<<<<

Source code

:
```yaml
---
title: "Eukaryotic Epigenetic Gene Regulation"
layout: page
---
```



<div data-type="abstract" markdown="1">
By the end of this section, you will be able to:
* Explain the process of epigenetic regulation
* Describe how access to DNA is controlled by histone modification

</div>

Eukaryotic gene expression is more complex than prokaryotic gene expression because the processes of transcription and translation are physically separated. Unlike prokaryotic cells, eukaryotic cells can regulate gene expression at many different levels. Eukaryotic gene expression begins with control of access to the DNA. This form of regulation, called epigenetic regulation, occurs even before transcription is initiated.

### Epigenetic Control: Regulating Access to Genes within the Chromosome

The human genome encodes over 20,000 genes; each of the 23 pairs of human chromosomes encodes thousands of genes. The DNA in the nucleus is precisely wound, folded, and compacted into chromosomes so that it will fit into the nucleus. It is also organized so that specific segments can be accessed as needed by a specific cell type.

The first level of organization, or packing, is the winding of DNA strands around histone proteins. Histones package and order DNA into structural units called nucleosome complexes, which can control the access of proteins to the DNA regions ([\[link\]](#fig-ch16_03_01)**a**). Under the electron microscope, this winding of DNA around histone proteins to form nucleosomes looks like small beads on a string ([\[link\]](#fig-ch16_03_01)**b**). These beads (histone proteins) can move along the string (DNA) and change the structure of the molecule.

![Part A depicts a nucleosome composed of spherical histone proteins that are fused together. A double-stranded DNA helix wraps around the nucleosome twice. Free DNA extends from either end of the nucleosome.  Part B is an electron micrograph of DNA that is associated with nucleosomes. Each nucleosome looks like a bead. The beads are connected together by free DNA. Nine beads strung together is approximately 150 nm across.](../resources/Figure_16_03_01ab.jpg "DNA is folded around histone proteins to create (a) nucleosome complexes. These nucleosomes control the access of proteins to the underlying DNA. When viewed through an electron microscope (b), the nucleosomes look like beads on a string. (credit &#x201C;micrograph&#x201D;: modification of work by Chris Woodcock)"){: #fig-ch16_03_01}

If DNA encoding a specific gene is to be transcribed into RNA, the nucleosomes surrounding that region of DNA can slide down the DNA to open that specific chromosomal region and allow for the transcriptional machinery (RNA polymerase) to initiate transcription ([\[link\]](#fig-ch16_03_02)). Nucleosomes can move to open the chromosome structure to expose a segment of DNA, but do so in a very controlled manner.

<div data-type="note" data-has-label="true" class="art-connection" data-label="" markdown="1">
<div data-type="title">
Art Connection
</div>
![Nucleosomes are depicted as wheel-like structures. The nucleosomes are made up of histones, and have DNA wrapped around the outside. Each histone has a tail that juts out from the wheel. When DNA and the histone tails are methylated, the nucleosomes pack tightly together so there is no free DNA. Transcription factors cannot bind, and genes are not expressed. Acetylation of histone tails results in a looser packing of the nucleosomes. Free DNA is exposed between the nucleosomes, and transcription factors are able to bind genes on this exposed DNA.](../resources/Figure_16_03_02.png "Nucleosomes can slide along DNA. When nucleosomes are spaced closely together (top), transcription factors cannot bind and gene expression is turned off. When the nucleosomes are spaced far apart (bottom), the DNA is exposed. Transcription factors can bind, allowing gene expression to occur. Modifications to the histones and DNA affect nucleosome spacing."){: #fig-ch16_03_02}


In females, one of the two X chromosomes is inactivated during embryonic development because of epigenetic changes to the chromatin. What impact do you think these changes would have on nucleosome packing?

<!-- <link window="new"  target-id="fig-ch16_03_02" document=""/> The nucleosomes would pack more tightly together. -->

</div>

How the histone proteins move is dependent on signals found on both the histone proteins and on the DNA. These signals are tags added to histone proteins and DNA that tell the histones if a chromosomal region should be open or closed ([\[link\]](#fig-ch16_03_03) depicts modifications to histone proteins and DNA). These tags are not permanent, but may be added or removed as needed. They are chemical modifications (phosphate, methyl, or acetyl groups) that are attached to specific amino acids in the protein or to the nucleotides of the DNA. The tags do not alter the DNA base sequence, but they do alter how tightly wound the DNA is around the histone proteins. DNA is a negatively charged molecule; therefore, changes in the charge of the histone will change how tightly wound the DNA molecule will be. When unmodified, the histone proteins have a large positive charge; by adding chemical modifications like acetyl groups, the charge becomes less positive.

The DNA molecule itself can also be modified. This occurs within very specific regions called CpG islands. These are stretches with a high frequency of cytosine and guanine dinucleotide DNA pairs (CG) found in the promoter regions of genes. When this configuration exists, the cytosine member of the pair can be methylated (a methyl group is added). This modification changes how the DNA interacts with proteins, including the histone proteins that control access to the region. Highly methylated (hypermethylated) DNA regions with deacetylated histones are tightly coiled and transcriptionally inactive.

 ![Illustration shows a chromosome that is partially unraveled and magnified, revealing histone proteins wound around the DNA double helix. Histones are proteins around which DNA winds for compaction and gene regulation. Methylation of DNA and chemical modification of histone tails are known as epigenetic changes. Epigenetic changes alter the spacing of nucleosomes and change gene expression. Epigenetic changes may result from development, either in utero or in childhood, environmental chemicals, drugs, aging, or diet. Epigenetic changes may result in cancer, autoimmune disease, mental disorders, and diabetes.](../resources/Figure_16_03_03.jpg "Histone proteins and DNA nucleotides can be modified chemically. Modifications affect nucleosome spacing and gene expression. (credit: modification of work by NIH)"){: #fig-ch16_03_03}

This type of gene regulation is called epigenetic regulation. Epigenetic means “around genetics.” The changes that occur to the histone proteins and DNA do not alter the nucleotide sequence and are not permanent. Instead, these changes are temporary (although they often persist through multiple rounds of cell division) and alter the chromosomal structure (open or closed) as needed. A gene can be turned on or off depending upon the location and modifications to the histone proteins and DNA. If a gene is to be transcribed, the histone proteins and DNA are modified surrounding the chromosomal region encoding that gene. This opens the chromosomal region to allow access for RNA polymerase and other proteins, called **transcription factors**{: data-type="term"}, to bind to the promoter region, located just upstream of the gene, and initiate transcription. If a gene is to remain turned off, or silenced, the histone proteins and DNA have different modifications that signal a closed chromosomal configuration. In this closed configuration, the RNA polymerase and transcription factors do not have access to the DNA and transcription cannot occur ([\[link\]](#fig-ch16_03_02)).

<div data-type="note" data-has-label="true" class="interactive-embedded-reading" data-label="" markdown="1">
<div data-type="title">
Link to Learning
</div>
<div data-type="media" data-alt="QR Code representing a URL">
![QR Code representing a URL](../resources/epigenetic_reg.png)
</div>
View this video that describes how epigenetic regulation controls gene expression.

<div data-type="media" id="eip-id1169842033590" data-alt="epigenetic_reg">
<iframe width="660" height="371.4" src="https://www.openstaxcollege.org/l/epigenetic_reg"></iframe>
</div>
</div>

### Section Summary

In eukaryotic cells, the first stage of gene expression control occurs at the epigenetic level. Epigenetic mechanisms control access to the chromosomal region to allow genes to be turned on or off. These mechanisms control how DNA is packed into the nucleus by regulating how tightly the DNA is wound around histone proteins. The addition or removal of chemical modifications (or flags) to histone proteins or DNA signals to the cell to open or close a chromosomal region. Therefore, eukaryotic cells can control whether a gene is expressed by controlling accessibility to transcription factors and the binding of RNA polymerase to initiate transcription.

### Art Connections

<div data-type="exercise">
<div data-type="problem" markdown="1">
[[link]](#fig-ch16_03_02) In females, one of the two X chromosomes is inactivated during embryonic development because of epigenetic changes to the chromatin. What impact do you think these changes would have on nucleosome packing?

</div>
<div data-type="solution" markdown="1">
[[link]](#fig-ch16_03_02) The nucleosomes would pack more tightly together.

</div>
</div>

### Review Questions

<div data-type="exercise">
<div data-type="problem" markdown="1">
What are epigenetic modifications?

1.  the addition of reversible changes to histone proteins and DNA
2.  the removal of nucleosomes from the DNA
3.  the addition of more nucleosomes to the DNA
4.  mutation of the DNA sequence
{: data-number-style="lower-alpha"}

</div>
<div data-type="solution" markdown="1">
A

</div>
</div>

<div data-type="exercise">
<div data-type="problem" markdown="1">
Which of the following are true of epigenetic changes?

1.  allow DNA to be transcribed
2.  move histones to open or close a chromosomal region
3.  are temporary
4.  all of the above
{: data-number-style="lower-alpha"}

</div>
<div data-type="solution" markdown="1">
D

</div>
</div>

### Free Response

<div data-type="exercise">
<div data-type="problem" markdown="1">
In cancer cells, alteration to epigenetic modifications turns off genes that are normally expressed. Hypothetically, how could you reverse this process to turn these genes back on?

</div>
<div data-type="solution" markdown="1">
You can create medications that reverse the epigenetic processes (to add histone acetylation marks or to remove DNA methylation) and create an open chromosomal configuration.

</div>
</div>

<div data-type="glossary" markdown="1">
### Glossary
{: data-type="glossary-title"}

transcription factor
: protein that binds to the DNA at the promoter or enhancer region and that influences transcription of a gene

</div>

>>>>

PROBLEM DESCRIPTION: Please give again, word for word, only the lines from the one holding "### Glossary" through the end of the listing above.

RESPONSE TO THIS EXERCISE:
### Glossary
{: data-type="glossary-title"}

transcription factor
: protein that binds to the DNA at the promoter or enhancer region and that influences transcription of a gene

</div>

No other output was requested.